> Direction: Copy out only the lines from the one containing "order: Hemiptera" through the end of the records, inclusive, changing "family" to "Family" and leaving everything else as it is.

::::

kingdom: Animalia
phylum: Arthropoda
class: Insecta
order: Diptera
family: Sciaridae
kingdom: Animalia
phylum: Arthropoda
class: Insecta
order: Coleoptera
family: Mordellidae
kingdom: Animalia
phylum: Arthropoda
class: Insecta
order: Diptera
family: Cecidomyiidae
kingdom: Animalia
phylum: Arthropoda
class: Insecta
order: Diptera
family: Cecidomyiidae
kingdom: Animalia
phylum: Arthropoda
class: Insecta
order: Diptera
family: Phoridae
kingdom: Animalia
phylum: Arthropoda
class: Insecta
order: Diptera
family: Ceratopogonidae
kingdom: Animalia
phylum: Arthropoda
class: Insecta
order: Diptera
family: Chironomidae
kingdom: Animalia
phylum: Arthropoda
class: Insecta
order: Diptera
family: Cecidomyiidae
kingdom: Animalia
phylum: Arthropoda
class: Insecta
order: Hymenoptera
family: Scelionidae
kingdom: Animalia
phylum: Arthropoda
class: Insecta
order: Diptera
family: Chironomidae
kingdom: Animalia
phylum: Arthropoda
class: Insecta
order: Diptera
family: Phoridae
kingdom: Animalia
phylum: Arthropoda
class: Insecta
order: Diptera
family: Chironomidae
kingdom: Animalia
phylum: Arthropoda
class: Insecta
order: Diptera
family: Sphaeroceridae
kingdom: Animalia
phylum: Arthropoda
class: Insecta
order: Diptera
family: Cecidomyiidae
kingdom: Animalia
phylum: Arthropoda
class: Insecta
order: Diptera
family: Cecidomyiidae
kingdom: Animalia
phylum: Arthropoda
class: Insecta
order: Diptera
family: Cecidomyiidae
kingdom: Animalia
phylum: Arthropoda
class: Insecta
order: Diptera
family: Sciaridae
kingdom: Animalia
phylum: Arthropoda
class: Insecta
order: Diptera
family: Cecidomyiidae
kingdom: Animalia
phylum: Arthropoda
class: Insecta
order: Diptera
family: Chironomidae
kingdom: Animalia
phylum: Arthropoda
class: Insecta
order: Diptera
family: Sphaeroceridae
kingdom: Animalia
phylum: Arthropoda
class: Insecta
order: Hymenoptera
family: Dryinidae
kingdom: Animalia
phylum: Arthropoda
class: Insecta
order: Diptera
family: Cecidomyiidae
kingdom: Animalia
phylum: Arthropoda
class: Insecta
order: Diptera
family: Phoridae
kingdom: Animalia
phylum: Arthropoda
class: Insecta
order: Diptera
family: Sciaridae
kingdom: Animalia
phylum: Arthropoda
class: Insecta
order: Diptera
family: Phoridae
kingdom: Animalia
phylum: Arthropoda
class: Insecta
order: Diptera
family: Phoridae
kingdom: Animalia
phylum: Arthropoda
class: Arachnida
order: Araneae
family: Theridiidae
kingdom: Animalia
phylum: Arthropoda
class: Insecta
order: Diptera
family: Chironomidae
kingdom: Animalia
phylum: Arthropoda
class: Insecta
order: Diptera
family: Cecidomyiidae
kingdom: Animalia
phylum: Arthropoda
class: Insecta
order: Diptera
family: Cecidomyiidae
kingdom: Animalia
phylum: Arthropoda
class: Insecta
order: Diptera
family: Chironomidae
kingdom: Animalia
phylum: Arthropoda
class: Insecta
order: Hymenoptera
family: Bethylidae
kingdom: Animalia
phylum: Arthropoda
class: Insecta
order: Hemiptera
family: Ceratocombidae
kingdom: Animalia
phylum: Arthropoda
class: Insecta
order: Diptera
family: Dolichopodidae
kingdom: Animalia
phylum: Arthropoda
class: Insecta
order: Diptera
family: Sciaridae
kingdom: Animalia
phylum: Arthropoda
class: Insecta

::::

> Task answer:
order: Hemiptera
Family: Ceratocombidae
kingdom: Animalia
phylum: Arthropoda
class: Insecta
order: Diptera
Family: Dolichopodidae
kingdom: Animalia
phylum: Arthropoda
class: Insecta
order: Diptera
Family: Sciaridae
kingdom: Animalia
phylum: Arthropoda
class: Insecta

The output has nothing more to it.